If raising awareness and increasing biosecurity would be rewarded by making it possible to insure the direct and indirect financial losses, preparedness planning, risk education and early detection would become an economic value in itself, like it is when you take a fire insurance as an example. As long as preparation is done on the basis of National guidelines, followed poor implementation and control because of the costs, bio security at farm level remains undervalued.

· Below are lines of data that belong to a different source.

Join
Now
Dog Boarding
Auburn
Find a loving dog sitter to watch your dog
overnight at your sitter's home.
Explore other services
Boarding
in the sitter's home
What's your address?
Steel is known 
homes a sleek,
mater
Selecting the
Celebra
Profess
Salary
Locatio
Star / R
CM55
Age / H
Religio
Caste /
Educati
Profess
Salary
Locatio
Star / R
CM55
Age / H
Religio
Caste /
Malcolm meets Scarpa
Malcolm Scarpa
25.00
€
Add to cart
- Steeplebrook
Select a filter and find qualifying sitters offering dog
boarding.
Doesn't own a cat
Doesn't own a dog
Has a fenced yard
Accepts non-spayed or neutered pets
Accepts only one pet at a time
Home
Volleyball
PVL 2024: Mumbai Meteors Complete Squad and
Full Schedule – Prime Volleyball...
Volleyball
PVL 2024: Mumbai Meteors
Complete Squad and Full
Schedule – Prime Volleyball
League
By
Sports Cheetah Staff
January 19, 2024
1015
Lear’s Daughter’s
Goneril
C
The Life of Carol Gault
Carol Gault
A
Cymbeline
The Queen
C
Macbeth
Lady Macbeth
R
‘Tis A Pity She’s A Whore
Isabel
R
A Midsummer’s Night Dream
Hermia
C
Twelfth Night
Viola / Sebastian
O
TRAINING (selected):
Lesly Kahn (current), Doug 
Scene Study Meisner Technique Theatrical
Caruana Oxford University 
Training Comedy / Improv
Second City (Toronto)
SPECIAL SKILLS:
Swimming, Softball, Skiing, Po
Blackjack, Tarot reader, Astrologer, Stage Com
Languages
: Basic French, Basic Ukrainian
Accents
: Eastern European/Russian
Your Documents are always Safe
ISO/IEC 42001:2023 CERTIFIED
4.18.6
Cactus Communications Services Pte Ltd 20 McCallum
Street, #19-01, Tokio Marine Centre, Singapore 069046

Submitted by Dr K.K.Datta on

Pandemics in the past had killed millions. It comtinues to kill thousands but what is important now is the global economic loss affecting trade and travel. Revised IHR is in place, Whether same will prevent or reduce pandemics only future will tell because still in many countries effective public health infrastructure is not in place to deliver IHR efficiently.Bank is currently supporting Disesae specific control/elimination/eradication activities in many countries. For effective delivery of these activities at the country level instead of supporting disease specific infrastructure alone focus needs to be on overall public health infrastructure throgh an effectibe public health policy involving all thge relevant sectors and opening up one window for public health delivery.